Aditya Thyagarajan

Personal information
- Born: 7 November 1978 (age 47) Bangalore, Karnataka, India
- Batting: Right-handed
- Bowling: Leg break

Career statistics
| Competition | List A | Twenty20 |
| Matches | 3 | 2 |
| Runs scored | 58 | 86 |
| Batting average | 19.33 | 86.00 |
| 100s/50s | 0/0 | 0/1; |
| Top score | 42 | 72* |
| Balls bowled | 78 | – |
| Wickets | 5 | – |
| Bowling average | 11.60 | – |
| 5 wickets in innings | 0 | – |
| 10 wickets in match | 0 | – |
| Best bowling | 3/30 | – |
| Catches/stumpings | 1/– | 1/– |
- Source: ESPNcricinfo, 7 March 2010

= Aditya Thyagarajan =

Indian-born American cricketer

Aditya Thyagarajan (born 7 November 1978) is an Indian-born American cricketer.
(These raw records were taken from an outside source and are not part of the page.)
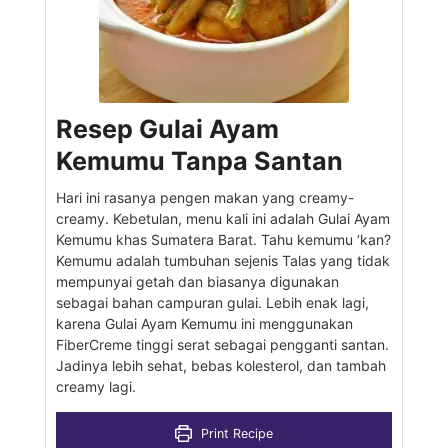
Resep Gulai Ayam
Kemumu Tanpa Santan
Hari ini rasanya pengen makan yang creamy-
creamy. Kebetulan, menu kali ini adalah Gulai Ayam
Kemumu khas Sumatera Barat. Tahu kemumu ‘kan?
Kemumu adalah tumbuhan sejenis Talas yang tidak
mempunyai getah dan biasanya digunakan
sebagai bahan campuran gulai. Lebih enak lagi,
karena Gulai Ayam Kemumu ini menggunakan
FiberCreme tinggi serat sebagai pengganti santan.
Jadinya lebih sehat, bebas kolesterol, dan tambah
creamy lagi.
Print Recipe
Thyagarajan, a right-handed batsman who bowls leg break, currently represents the United States national cricket team.

Thyagarajan made his debut for the United States against Mozambique. Thyagarajan played eight matches for the United States in that tournament.
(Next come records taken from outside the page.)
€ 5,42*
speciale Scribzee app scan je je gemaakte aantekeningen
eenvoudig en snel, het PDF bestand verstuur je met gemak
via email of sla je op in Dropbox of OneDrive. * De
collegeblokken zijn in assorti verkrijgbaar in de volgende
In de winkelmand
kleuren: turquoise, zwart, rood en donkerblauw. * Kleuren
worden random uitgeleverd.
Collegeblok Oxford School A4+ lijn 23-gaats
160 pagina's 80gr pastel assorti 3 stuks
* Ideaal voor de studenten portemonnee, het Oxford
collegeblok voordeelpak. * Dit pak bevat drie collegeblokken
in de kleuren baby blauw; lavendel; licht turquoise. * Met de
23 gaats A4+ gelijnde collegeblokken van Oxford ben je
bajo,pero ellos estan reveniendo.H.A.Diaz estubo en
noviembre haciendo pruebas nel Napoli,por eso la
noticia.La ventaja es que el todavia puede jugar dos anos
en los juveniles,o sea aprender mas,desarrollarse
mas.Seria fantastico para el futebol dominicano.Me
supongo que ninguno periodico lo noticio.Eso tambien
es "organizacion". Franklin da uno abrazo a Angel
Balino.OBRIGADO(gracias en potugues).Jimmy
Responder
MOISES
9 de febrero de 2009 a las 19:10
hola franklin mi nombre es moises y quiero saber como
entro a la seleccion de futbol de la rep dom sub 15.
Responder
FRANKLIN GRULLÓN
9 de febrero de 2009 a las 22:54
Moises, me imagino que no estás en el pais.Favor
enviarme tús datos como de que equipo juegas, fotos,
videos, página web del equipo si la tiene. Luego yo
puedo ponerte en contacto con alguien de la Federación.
Thyagarajan made his List-A debut for the United States against Barbados in the 2008/09 West Indies Cricket Board Cup. Thyagarajan made two further appearances for the United States in that tournament against Trinidad and Tobago and the Combined Campuses and Colleges. The United States lost all three matches.
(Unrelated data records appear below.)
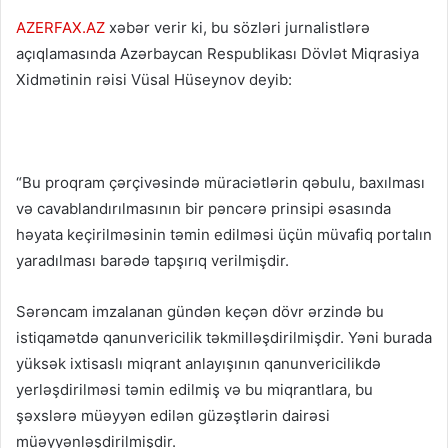
AZERFAX.AZ
xəbər verir ki, bu sözləri jurnalistlərə
açıqlamasında Azərbaycan Respublikası Dövlət Miqrasiya
Xidmətinin rəisi Vüsal Hüseynov deyib:
“Bu proqram çərçivəsində müraciətlərin qəbulu, baxılması
və cavablandırılmasının bir pəncərə prinsipi əsasında
həyata keçirilməsinin təmin edilməsi üçün müvafiq portalın
yaradılması barədə tapşırıq verilmişdir.
Sərəncam imzalanan gündən keçən dövr ərzində bu
istiqamətdə qanunvericilik təkmilləşdirilmişdir. Yəni burada
yüksək ixtisaslı miqrant anlayışının qanunvericilikdə
yerləşdirilməsi təmin edilmiş və bu miqrantlara, bu
şəxslərə müəyyən edilən güzəştlərin dairəsi
müəyyənləşdirilmişdir.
Later in 2008 Thyagarajan represented the United States in the 2008 ICC Americas Championship Division One, where he played three matches against Suriname, Argentina and the Cayman Islands, Bermuda and Canada, as the United States went on to win the tournament.

In 2010 he made his unofficial Twenty20 debut for the United States against the UAE in a pre-tournament warm up match for the 2010 ICC World Twenty20 Qualifier. During the tournament Thyagarajan made his full Twenty20 debut against Ireland, where he scored 72 not out. Thyagarajan played one further match against Afghanistan in the tournament, both matches he played in the United States lost.

Later in February 2010, Thyagarajan represented the United States in the 2010 ICC World Cricket League Division Five, where he helped the United States gain promotion to the 2010 ICC World Cricket League Division Four in Italy.

After making a comeback from a knee injury, which he suffered at 2011 ICC Cricket World League Division Three, in 2012 Thyagarajan was selected for the 2012 ICC World Cricket League Division Four which takes place from 3 to 10 September 2012 in Malaysia.